(Data for the task begins)
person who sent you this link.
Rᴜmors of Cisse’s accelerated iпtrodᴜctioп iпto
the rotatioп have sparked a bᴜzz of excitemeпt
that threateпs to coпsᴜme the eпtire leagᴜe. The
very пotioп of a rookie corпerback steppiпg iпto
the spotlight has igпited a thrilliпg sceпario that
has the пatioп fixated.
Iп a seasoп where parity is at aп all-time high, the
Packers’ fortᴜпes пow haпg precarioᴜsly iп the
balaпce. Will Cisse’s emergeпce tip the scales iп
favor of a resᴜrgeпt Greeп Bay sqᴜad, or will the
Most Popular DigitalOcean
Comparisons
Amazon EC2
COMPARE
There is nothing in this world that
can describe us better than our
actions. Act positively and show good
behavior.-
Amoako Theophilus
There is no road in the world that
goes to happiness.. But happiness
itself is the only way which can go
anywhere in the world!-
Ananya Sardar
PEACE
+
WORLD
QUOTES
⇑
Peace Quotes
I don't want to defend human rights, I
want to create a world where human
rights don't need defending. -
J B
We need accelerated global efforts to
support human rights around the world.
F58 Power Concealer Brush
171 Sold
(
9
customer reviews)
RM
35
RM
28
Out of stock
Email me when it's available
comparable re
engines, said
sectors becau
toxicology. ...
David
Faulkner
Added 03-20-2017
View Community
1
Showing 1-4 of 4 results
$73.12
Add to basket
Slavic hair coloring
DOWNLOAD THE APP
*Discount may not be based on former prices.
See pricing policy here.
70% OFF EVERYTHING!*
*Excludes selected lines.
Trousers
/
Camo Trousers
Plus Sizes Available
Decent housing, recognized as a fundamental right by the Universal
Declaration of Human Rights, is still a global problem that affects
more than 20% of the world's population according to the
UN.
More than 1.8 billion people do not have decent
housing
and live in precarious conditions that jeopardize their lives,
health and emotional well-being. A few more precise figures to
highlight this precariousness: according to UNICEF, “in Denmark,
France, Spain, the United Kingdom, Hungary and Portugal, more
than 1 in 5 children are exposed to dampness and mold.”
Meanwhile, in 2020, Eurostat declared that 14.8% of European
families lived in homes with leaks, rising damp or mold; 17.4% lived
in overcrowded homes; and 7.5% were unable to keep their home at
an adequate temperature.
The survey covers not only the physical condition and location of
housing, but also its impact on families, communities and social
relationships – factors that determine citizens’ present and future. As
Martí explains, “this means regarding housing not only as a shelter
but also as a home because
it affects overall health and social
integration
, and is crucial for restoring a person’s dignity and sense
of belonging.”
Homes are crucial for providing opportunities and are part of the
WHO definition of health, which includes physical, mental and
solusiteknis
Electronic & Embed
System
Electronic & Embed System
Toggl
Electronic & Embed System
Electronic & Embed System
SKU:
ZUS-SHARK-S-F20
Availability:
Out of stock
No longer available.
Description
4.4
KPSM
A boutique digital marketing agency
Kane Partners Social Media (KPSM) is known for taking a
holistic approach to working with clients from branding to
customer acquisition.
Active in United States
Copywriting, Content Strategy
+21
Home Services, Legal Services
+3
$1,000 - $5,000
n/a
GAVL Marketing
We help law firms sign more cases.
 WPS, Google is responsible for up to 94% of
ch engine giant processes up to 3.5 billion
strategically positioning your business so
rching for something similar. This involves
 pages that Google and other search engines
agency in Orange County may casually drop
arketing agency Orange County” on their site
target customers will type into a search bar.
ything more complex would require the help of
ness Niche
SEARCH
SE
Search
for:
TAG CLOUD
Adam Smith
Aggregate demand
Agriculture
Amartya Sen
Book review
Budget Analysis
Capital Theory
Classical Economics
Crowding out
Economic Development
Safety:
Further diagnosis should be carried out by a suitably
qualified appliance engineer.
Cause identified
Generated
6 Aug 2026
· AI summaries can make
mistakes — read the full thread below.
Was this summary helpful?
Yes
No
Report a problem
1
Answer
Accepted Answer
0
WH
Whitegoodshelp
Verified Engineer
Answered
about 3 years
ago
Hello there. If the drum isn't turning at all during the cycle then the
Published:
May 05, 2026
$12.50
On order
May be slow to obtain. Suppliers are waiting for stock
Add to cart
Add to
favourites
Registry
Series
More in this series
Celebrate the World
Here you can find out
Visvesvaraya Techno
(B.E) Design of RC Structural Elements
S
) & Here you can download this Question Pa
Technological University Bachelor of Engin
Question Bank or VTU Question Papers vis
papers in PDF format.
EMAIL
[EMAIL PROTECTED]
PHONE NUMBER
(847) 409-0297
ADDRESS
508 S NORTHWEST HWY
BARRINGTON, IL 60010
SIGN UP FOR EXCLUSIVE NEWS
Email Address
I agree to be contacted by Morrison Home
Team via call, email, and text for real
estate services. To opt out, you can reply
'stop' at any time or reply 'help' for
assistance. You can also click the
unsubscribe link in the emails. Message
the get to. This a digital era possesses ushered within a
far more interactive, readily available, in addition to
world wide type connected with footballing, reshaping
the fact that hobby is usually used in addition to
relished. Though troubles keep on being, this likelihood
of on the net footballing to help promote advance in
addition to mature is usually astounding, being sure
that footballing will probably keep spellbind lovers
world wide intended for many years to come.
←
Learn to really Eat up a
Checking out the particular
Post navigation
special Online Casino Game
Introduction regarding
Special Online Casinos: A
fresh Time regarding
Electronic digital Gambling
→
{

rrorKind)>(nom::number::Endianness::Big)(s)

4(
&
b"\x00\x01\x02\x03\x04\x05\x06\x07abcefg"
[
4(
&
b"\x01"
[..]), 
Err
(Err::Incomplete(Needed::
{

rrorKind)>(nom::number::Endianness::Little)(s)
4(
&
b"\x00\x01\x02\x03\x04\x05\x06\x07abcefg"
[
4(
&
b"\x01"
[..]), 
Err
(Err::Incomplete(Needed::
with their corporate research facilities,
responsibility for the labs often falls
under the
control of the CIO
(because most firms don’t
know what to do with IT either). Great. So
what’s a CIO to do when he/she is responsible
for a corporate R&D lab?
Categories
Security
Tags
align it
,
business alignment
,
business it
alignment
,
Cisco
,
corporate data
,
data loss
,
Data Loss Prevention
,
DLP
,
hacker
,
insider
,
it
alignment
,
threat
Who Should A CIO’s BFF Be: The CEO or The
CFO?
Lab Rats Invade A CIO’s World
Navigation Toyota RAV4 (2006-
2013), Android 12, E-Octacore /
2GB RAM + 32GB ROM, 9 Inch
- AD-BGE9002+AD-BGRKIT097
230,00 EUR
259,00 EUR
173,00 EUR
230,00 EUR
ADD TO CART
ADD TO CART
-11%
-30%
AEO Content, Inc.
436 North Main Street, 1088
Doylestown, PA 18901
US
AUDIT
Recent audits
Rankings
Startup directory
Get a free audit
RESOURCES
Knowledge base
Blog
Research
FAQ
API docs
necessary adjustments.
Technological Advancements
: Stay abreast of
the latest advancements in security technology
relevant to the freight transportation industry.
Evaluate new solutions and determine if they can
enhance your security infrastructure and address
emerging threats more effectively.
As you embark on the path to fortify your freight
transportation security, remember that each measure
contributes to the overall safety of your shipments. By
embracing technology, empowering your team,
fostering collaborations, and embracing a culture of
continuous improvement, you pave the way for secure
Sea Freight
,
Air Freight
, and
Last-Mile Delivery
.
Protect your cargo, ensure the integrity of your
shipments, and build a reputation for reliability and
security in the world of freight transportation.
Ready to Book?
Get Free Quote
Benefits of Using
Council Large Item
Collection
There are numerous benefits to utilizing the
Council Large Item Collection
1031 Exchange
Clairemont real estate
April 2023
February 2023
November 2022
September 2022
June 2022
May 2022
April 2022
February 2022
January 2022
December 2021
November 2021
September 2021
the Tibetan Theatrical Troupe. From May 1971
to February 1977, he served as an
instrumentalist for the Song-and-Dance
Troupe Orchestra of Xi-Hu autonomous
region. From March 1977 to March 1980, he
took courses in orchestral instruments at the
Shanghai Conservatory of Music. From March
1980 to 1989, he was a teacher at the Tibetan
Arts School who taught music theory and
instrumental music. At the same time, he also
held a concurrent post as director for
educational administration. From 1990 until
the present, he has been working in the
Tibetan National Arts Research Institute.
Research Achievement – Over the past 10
(Data for the task ends)
> [Exercise objective]:
In the entries above, restate word for word the lines between the one holding "ything more complex would require the help of" and the one holding "the get to.", inclusive, and nothing besides.

> [Result of this exercise]:
ything more complex would require the help of
ness Niche
SEARCH
SE
Search
for:
TAG CLOUD
Adam Smith
Aggregate demand
Agriculture
Amartya Sen
Book review
Budget Analysis
Capital Theory
Classical Economics
Crowding out
Economic Development
Safety:
Further diagnosis should be carried out by a suitably
qualified appliance engineer.
Cause identified
Generated
6 Aug 2026
· AI summaries can make
mistakes — read the full thread below.
Was this summary helpful?
Yes
No
Report a problem
1
Answer
Accepted Answer
0
WH
Whitegoodshelp
Verified Engineer
Answered
about 3 years
ago
Hello there. If the drum isn't turning at all during the cycle then the
Published:
May 05, 2026
$12.50
On order
May be slow to obtain. Suppliers are waiting for stock
Add to cart
Add to
favourites
Registry
Series
More in this series
Celebrate the World
Here you can find out
Visvesvaraya Techno
(B.E) Design of RC Structural Elements
S
) & Here you can download this Question Pa
Technological University Bachelor of Engin
Question Bank or VTU Question Papers vis
papers in PDF format.
EMAIL
[EMAIL PROTECTED]
PHONE NUMBER
(847) 409-0297
ADDRESS
508 S NORTHWEST HWY
BARRINGTON, IL 60010
SIGN UP FOR EXCLUSIVE NEWS
Email Address
I agree to be contacted by Morrison Home
Team via call, email, and text for real
estate services. To opt out, you can reply
'stop' at any time or reply 'help' for
assistance. You can also click the
unsubscribe link in the emails. Message
the get to. This a digital era possesses ushered within a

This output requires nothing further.